Although I was referring only to the number of youtube videos of the Sam the Sham song (!), that's a very interesting bit concerning the Spanish versions of the story. Browsing around the Web leads me to ask: was this Senor Vargo considered to be a Hungarian gentleman?
Tolkien most likely got "warg" from Old Norse and Old English. The first had "vargr" meaning both "wolf" and "outlaw"; the second had "wearh",meaning "outlaw" or "outcast" (not wolf,though ).

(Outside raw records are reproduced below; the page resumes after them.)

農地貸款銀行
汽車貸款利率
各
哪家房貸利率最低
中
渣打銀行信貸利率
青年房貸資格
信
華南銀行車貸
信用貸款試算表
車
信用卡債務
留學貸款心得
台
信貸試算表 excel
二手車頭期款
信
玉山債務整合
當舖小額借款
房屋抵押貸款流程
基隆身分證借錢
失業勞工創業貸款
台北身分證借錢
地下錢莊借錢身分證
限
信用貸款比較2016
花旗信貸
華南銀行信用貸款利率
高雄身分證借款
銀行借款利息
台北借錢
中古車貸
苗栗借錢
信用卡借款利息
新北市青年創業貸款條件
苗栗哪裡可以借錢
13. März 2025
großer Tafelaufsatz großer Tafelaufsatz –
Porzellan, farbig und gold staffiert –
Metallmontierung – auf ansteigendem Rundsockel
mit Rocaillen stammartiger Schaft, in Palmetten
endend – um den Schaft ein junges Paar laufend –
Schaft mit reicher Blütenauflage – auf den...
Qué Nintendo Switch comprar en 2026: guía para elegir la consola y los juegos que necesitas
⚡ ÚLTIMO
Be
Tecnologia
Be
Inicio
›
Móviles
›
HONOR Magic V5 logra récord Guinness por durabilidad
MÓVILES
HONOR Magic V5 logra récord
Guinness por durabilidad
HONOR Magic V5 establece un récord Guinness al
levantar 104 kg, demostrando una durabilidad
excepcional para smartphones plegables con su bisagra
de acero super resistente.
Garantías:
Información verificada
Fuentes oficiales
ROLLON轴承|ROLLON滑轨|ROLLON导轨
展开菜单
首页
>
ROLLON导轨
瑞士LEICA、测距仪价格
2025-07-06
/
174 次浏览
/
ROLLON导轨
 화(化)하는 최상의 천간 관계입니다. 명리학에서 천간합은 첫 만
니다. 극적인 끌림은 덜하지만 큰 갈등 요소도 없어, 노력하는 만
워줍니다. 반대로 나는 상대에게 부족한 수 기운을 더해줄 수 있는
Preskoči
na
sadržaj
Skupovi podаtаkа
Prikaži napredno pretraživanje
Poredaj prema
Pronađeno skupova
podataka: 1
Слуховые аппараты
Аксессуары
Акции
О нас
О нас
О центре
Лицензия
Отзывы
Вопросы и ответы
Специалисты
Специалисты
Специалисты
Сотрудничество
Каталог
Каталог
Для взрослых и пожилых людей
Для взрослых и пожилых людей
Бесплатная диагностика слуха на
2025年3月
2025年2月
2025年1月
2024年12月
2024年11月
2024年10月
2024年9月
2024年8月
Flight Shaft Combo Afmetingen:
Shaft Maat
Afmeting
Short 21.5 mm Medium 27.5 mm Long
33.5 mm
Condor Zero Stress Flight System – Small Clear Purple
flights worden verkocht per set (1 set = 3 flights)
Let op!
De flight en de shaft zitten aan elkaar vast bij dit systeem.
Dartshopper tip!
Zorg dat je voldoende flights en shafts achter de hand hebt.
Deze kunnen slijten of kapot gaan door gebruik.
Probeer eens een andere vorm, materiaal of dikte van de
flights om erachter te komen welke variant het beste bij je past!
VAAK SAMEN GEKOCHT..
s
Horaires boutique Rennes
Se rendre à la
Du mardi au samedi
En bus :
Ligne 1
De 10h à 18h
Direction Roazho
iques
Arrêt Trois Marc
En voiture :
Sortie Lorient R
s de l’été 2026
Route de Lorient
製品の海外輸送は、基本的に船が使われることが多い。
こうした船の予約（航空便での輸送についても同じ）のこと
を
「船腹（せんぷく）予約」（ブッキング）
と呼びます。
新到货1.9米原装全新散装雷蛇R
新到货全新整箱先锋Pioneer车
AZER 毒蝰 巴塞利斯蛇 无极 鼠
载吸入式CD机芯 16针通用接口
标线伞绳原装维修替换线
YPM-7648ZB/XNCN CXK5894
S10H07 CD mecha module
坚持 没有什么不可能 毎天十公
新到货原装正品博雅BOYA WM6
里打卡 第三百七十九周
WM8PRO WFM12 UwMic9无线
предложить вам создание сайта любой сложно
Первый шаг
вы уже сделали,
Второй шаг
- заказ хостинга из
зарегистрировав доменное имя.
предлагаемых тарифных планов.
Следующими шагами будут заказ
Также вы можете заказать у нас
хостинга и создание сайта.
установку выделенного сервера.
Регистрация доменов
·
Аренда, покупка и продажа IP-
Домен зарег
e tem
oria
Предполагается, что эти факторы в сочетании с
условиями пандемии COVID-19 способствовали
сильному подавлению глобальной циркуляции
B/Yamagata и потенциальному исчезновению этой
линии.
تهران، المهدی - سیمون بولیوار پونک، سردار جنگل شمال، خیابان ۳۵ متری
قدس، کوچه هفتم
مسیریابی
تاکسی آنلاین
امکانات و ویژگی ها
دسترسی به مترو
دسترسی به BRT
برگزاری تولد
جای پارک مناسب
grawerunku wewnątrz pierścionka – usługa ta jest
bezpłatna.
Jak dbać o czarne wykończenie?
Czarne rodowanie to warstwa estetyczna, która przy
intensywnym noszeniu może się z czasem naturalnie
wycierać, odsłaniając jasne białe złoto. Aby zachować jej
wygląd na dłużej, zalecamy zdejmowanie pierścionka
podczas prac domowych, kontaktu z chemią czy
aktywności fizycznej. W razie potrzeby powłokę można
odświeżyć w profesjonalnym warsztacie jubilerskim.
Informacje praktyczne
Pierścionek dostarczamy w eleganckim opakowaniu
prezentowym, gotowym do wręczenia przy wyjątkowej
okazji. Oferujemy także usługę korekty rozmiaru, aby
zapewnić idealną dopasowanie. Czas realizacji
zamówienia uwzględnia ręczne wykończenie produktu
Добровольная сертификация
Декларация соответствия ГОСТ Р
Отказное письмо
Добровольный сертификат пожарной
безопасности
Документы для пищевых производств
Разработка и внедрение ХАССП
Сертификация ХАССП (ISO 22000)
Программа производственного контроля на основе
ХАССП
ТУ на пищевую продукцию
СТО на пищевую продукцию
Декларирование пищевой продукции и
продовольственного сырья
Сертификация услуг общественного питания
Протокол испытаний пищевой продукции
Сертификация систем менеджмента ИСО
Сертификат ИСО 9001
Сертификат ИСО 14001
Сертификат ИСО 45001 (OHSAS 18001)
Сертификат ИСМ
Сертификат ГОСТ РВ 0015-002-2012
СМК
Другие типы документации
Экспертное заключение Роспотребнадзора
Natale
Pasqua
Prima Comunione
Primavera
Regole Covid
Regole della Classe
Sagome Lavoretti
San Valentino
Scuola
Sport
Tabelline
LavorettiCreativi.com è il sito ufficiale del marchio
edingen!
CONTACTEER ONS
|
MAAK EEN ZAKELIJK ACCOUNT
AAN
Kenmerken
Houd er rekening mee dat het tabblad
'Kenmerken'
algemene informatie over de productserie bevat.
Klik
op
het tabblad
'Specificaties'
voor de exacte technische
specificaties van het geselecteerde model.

T. A. Shippey asks why Old Norse felt it needed another name for wolf,when it already had a common one,"ulfr". He suggests that Tolkien may have considered the possibility that this could refer to some special sort of wolf,a "demonic" one. Or even a kind of lycanthope. He certainly adopted the old stories about skin changers with Beorn.
I'll look for those Spanish Red stories. It's an interesting subject. I haven't really studied them much for a number of years, since Bruno Bettelheim's Freudian analysis in "The Uses of Enchantment" back in 1976, rebutted by Robert Danton in "The Great Cat Masssacre"(1984).
Concerning the uses of hallucinogens in ancient or "primitive" societies, my impression has been that it was,and is,very restricted,either to a special class,or by being bound up in ritual. I'm not sure there would be many occasions for the "town drunk" sort of character to get hold of enough to go on a bender.
OTOH,there's the Viking "berserker". Where did that come from? The name "Beowulf" means bear. And Hrolf Kraki had a follower whose nickname,"Bjarki" means "Little Bear",and whose parents' names were also words for bear. It's very suggestive,at the least.